A murmur ran through the hall. Nofret felt the shudder in her skin. A priest’s curse was a powerful thing. A king cursed tainted his whole realm, all his lands and people, their wars, their peace, their planting and harvest.
The king betrayed no fear of the curse or of the man who threatened it. “Amon is nothing to me,” he said. “The Aten will protect me.”
There could have been no doubt that he would say that. But Nofret watched the faces of the court, the glitter of their eyes, the fixity that had not been there before, or never so clear to see. They loved their king no more than did the people in the city or the priests in the temples.

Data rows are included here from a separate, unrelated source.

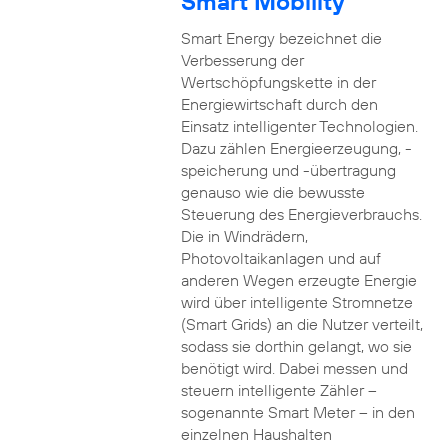
Smart Mobility
Smart Energy bezeichnet die
Verbesserung der
Wertschöpfungskette in der
Energiewirtschaft durch den
Einsatz intelligenter Technologien.
Dazu zählen Energieerzeugung, -
speicherung und -übertragung
genauso wie die bewusste
Steuerung des Energieverbrauchs.
Die in Windrädern,
Photovoltaikanlagen und auf
anderen Wegen erzeugte Energie
wird über intelligente Stromnetze
(Smart Grids) an die Nutzer verteilt,
sodass sie dorthin gelangt, wo sie
benötigt wird. Dabei messen und
steuern intelligente Zähler –
sogenannte Smart Meter – in den
einzelnen Haushalten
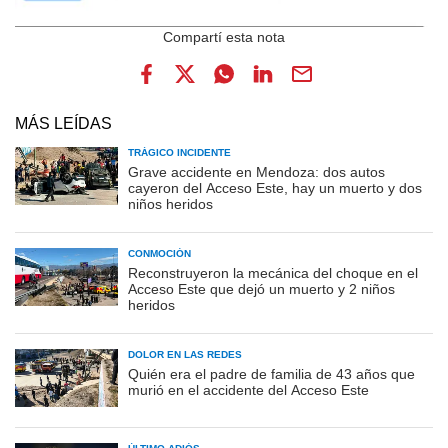
MÁS LEÍDAS
TRÁGICO INCIDENTE
Grave accidente en Mendoza: dos autos
cayeron del Acceso Este, hay un muerto y dos
niños heridos
CONMOCIÓN
Reconstruyeron la mecánica del choque en el
Acceso Este que dejó un muerto y 2 niños
heridos
DOLOR EN LAS REDES
Quién era el padre de familia de 43 años que
murió en el accidente del Acceso Este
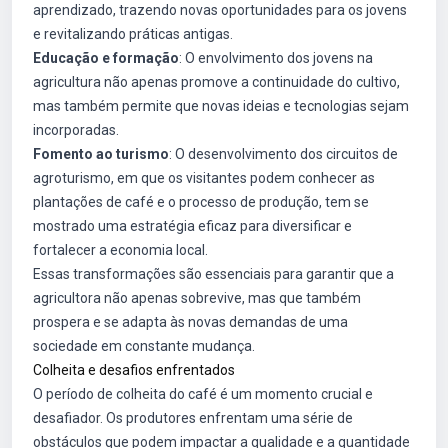
aprendizado, trazendo novas oportunidades para os jovens
e revitalizando práticas antigas.
Educação e formação
: O envolvimento dos jovens na
agricultura não apenas promove a continuidade do cultivo,
mas também permite que novas ideias e tecnologias sejam
incorporadas.
Fomento ao turismo
: O desenvolvimento dos circuitos de
agroturismo, em que os visitantes podem conhecer as
plantações de café e o processo de produção, tem se
mostrado uma estratégia eficaz para diversificar e
fortalecer a economia local.
Essas transformações são essenciais para garantir que a
agricultora não apenas sobrevive, mas que também
prospera e se adapta às novas demandas de uma
sociedade em constante mudança.
Colheita e desafios enfrentados
O período de colheita do café é um momento crucial e
desafiador. Os produtores enfrentam uma série de
obstáculos que podem impactar a qualidade e a quantidade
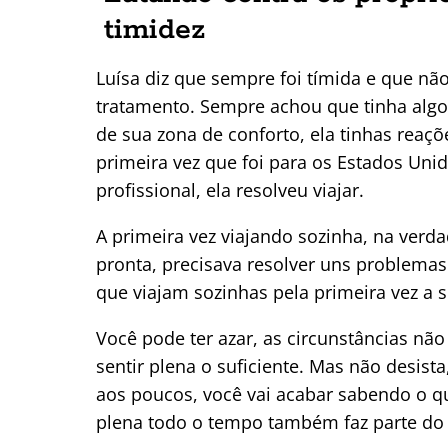
timidez
Luísa diz que sempre foi tímida e que 
tratamento. Sempre achou que tinha algo
de sua zona de conforto, ela tinhas reaç
primeira vez que foi para os Estados Uni
profissional, ela resolveu viajar.
A primeira vez viajando sozinha, na verda
pronta, precisava resolver uns problema
que viajam sozinhas pela primeira vez a
Você pode ter azar, as circunstâncias n
sentir plena o suficiente. Mas não desist
aos poucos, você vai acabar sabendo o que
plena todo o tempo também faz parte do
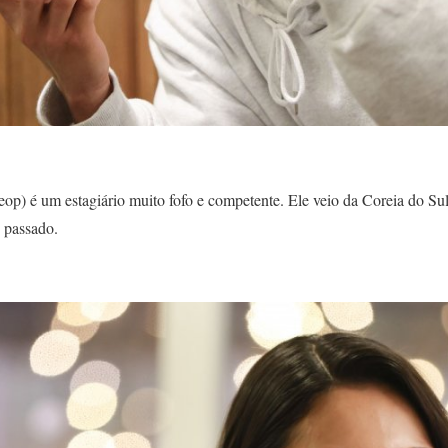
p) é um estagiário muito fofo e competente. Ele veio da Coreia do Sul
 passado.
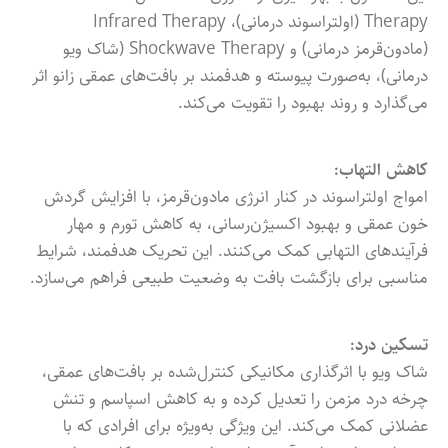
Therapy (اولتراسوند درمانی)، Infrared Therapy
(مادون‌قرمز درمانی) و Shockwave Therapy (شاک ویو
درمانی)، به‌صورت پیوسته و هدفمند بر بافت‌های عمقی زانو اثر
می‌گذارد و روند بهبود را تقویت می‌کند.
کاهش التهاب:
امواج اولتراسوند در کنار انرژی مادون‌قرمز، با افزایش گردش
خون عمقی و بهبود اکسیژن‌رسانی، به کاهش تورم و مهار
فرآیندهای التهابی کمک می‌کنند. این تحریک هدفمند، شرایط
مناسبی برای بازگشت بافت به وضعیت طبیعی فراهم می‌سازد.
تسکین درد:
شاک ویو با اثرگذاری مکانیکی کنترل‌شده بر بافت‌های عمقی،
چرخه درد مزمن را تعدیل کرده و به کاهش اسپاسم و تنش
عضلانی کمک می‌کند. این ویژگی به‌ویژه برای افرادی که با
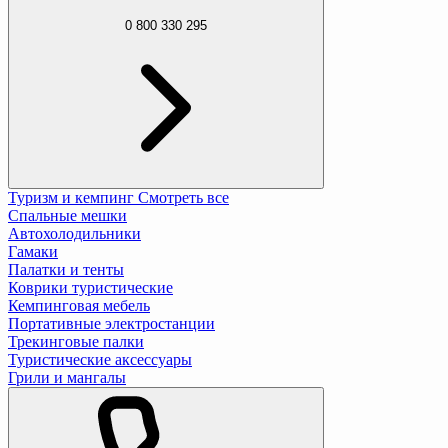
0 800 330 295
Туризм и кемпинг
Смотреть все
Спальные мешки
Автохолодильники
Гамаки
Палатки и тенты
Коврики туристические
Кемпинговая мебель
Портативные электростанции
Трекинговые палки
Туристические аксессуары
Грили и мангалы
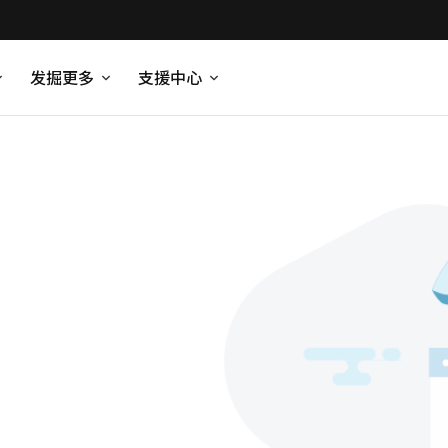
发掘更多
支援中心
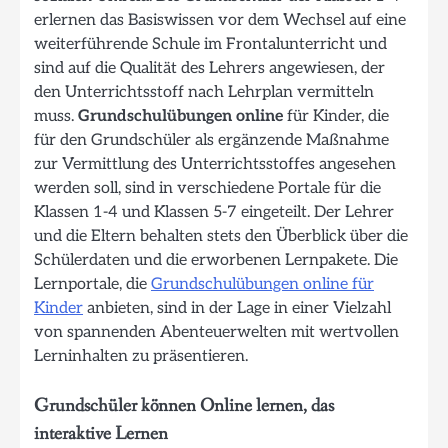
erlernen das Basiswissen vor dem Wechsel auf eine
weiterführende Schule im Frontalunterricht und
sind auf die Qualität des Lehrers angewiesen, der
den Unterrichtsstoff nach Lehrplan vermitteln
muss.
Grundschulübungen online
für Kinder, die
für den Grundschüler als ergänzende Maßnahme
zur Vermittlung des Unterrichtsstoffes angesehen
werden soll, sind in verschiedene Portale für die
Klassen 1-4 und Klassen 5-7 eingeteilt. Der Lehrer
und die Eltern behalten stets den Überblick über die
Schülerdaten und die erworbenen Lernpakete. Die
Lernportale, die
Grundschulübungen online für
Kinder
anbieten, sind in der Lage in einer Vielzahl
von spannenden Abenteuerwelten mit wertvollen
Lerninhalten zu präsentieren.
Grundschüler können Online lernen, das
interaktive Lernen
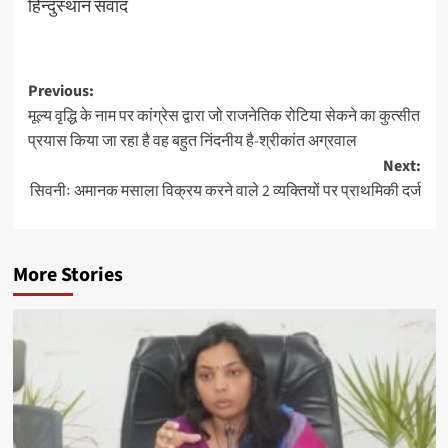
हिन्दुस्थान संवाद
Post
Previous:
मूल्य वृद्धि के नाम पर कांग्रेस द्वारा जो राजनेतिक रोटिया सेकने का कुत्सीत
navigation
प्रयास किया जा रहा है वह बहुत निंदनीय है-श्रीकांत अग्रवाल
Next:
सिवनीः अमानक मसाला विक्रय करने वाले 2 व्यक्तियों पर प्राथमिकी दर्ज
More Stories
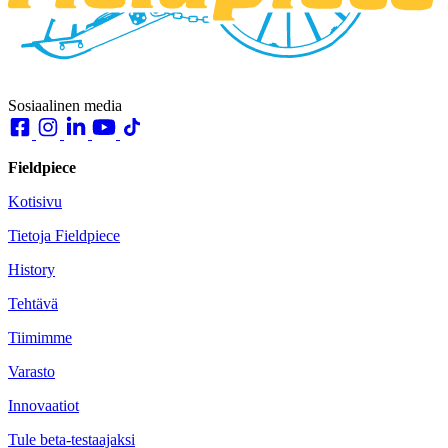
Sosiaalinen media
Fieldpiece
Kotisivu
Tietoja Fieldpiece
History
Tehtävä
Tiimimme
Varasto
Innovaatiot
Tule beta-testaajaksi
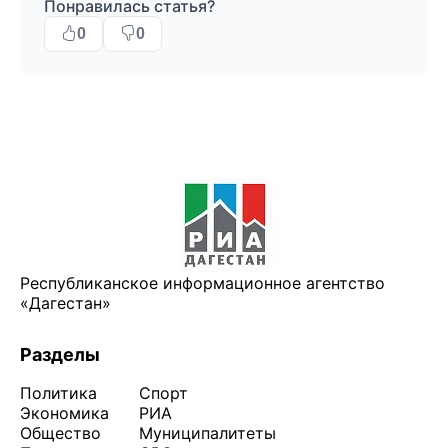
Понравилась статья?
0
0
Республиканское информационное агентство
«Дагестан»
Разделы
Политика
Спорт
Экономика
РИА
Общество
Муниципалитеты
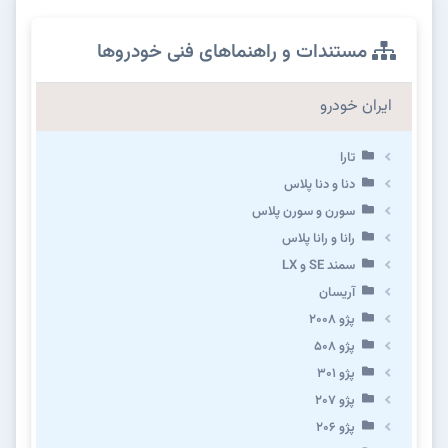
مستندات و راهنماهای فنی خودروها
ایران خودرو
تارا
دنا و دنا پلاس
سورن و سورن پلاس
رانا و رانا پلاس
سمند SE و LX
آریسان
پژو ۲۰۰۸
پژو ۵۰۸
پژو 301
پژو ۲۰۷
پژو ۲۰۶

He saw nothing but his god. He rose still gripping crook and flail. The flail, beads of gold and lapis lazuli on cords of gold, lashed the air. “Remove this man!”
The guards glanced again at Horemheb, again sought his leave to obey their lord and king. Horemheb scowled at it, but Nofret saw satisfaction in his eyes. He took his time in granting leave, while the king stood quivering and the priest regarded him with something close to scorn.
The king’s guards closed about the priest. He shook off their hands. “If your god were a true god,” he said to the king, “he would smite me now. I spit on him. I curse him to the nether realms, where Eater of Souls waits in hunger, and devouring Set remembers the savor of Osiris’ blood.”
“Your god is false,” said the king, cold now and quiet. And to the guards yet again: “Remove him.”